A customer goes into a 7-Eleven store and chooses four items. The guy at the checkout charges him $7.11
Intrigued by the coincidence, the customer asks how the total was arrived at, and the clerk tells him he simply multiplied the prices of the four items together.
"Multiplied!" says our hero, "But you're supposed to add!"
The clerk apologises and does the calculation again, but the total is still $7.11
What were the prices of the four items?
$3.16 $1.50 $1.25 $1.20
I asked my nephew this puzzle the other day, but I'd misremembered the number of items, and told him it was three. When he couldn't solve it, I googled the answer, and sent him the four-item solution, but this got me wondering whether there was a solution for three items...
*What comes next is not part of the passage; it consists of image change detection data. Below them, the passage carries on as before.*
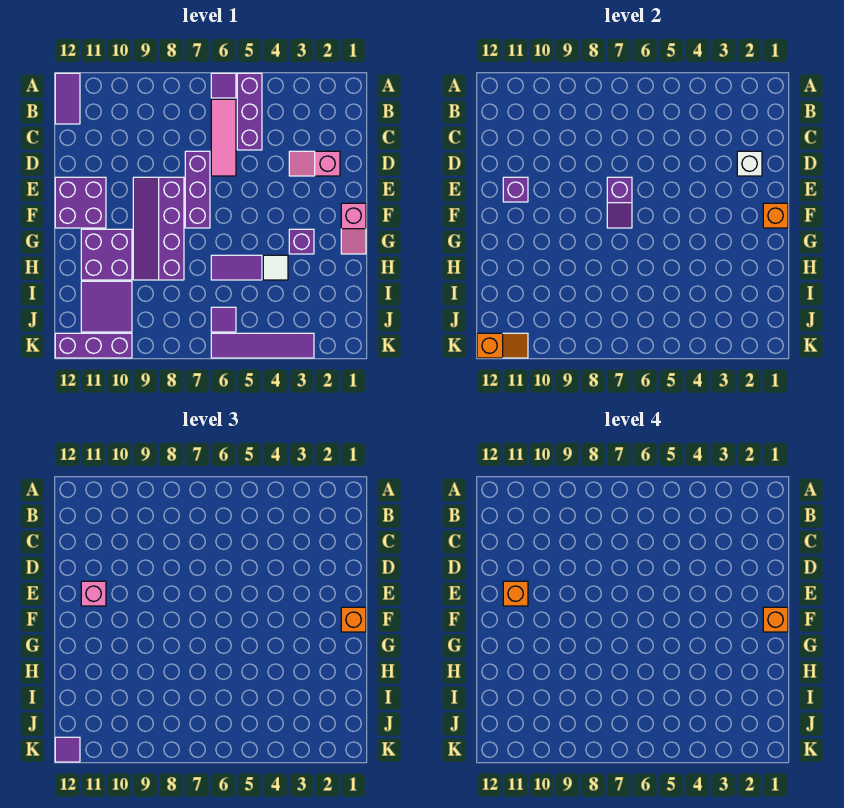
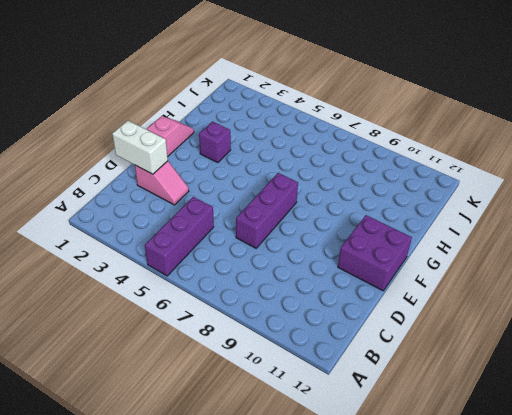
white brick D1:D2 level 2 -> white brick D2 level 2
none -> purple tile A6 level 1
none -> purple tile A12:B12 level 1
none -> pink tile B6:D6 level 1

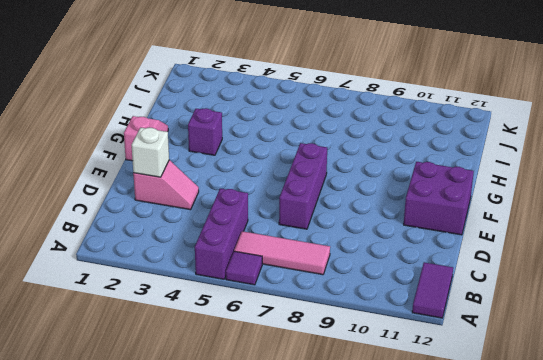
pink tile B6:B8 level 1 -> pink tile B6:D6 level 1
none -> purple slope E8:H9 level 1 top 8
none -> purple brick G10:H11 level 1
none -> white tile H4 level 1

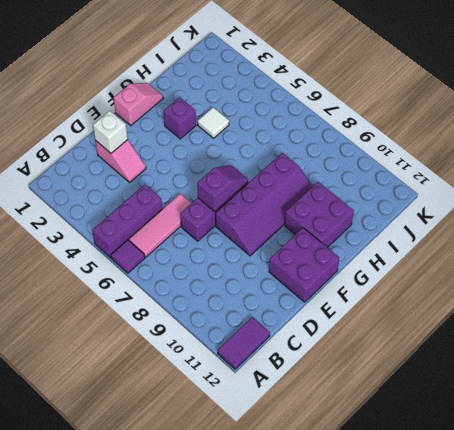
none -> purple tile H5:H6 level 1
none -> purple tile I10:J11 level 1
none -> purple tile J6 level 1

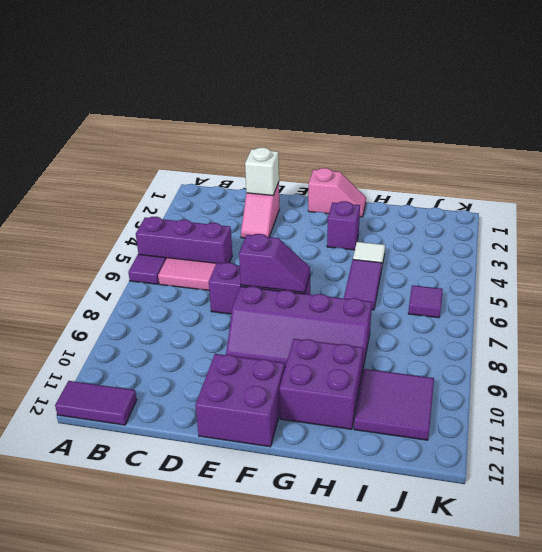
none -> purple tile K3:K6 level 1
none -> purple brick K10:K12 level 1
none -> purple brick E11 level 2

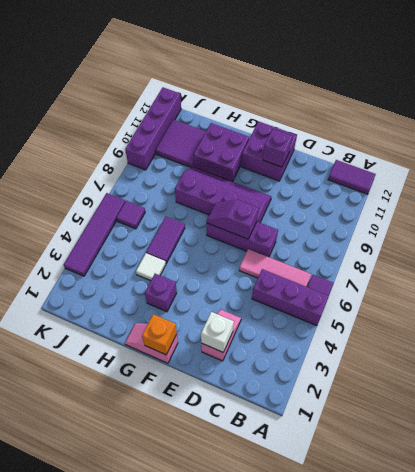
purple brick K9:K12 level 1 -> purple brick K10:K12 level 1
none -> orange slope K11:K12 level 2 top 12
none -> pink brick E11 level 3
none -> orange brick F1 level 3

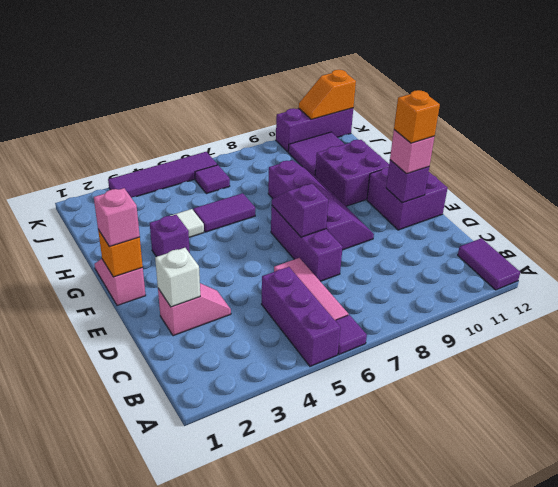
pink brick F1 level 3 -> orange brick F1 level 3
none -> purple tile K12 level 3
none -> orange brick F1 level 4

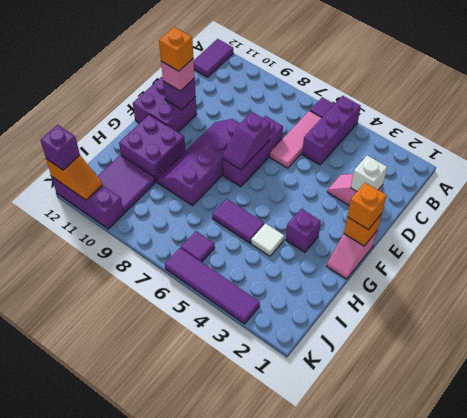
purple brick K12 level 3 -> purple tile K12 level 3
none -> orange brick F1 level 4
So I wrote a little Python program to check. I found a three-item solution with an exact sum total, but the product total was off by 0.02 cents (0.0002 dollars). By allowing the items to be priced to the tenth of a cent, I got an exact solution.
Can you find the two three-item solutions? You'll need some sort of calculating device, unless you're a much better mathematician than I am.
How do you actually solve it, though? I'm great a maths and at puzzles, but not always great at maths puzzles.
This is as far as I got:
Code:
Let C = 7.11
a + b + c + d = a*b*c*d = C
(a+b+c+d)/C = 1
a/C + b/C + c/C + d/C = 1
1/(b*c*d) + 1/(a*c*d) + 1/(a*b*d) + 1/(a*b*c) = 1
When I got to the 4th step and C fell out of scope, that's when I thought I'm probably not on the right track.
I did google for "sum equals product" but I didn't want to dive too deeply in case I found a spoiler for this specific puzzle. Most of the results I saw had to do with integer solutions anyway, though. (I guess if you scale the problem by 100, we are in the integer space, at least for the 4-item solution)
Let C = 7.11
a + b + c + d = a*b*c*d = C
a = C - b - c - d
b = C - a - c - d
c = C - a - b - d
d = C - a - b - c
Substitute a and solve for b:
b = C - (C - b - c - d) - c - d
= b + c + d - c - d
= b
I mean ...
That the setup didn't involve the product probably should have been a clue that it was bullshit.
You can't solve it using simultaneous equations, because there are fewer equations than unknowns. The search for integer solution(s) (.01 dollars for this puzzle) falls into an area known as Diophantine analysis. There are some good articles on that on Wikipedia and elsewhere.
I'm hopeless at algebra, and always make lots of mistakes, but I like programming, and this problem is small enough to be solved by a simple program in about ten lines of code - probably fewer if you sacrifice clarity for brevity.
My code is a recursive routine. It accepts a sum target, and a product target as parameters, plus the number of unknowns remaining and a start value. There is also a global increment valuč (0.01 for cents in this case). When there are only two unknowns remaining, it tries all the values from start up to sqrt(product_total) for a, calculates sum_total - a for b, and finds the a,b pair where a×b is closest to the product total. It returns the lowest pair and the lowest error. When the recursive routine has more than two unknowns, it runs a loop from start up to nth root of product_total for an item, and calls itself with one less unkown, computing the new sum and product targets by subtracting/dividing the chosen value. It uses the chosen value as the start value for the next level of recursion. The return value of the function is the lowest error found at that recursion level, and a list of the values that result in that error. So the routine just runs the loop, remembering the lowest values found, appends the chosen value to that lowest result list, and returns that up to the outer recursion level.
It quickly arrives at the solution(s) with the lowest error. It found the 'solution' with the 0.0002 dollar product error for the 7-11 three-item case, and by running it again with a step size of 0.001 dollars, it found the exact three-item solution.
The very slight simplification I can offer - I don't think you mentioned this cep - is on prime factors:
Given the prices a, b, c, d as positive (obviously) whole numbers of cents (or tenths of cents in the second case)
then a/100 * b/100 * c/100 * d/100 = 7.11
ie abcd = 711 000 000
so each of a,b,c,d are factors of 711000000, so they are products of its prime factors 2⁶·3˛·5⁶·79 which limits the number of combinations you need to consider (ironically, 7 and 11 cents are not possible).
And of course they are each less than 711 (7110 in the tenths case), so it's not too important if I've miscounted the powers of 10 there.
I shouldn't have said 'exact solution' There is a very slight error, of 0.000012 cents. My Python code was rounding the answers it printed to two decimal places beyond the the increment size, so I didn't see the error.
Here's my 'near-enough-for-accounting-purposes' "solution".
$3.448 $2.967 $0.695
I suppose the obvious bonus problems are:
What resolution is needed for an exact 3-item solution? (May not be possible using just powers of 10, so I suppose third-of-a-cent and other odd fractions might be needed).
(Difficult) Are there any 7-item or 11-item solutions, and if so what resolution is necessary to achieve them.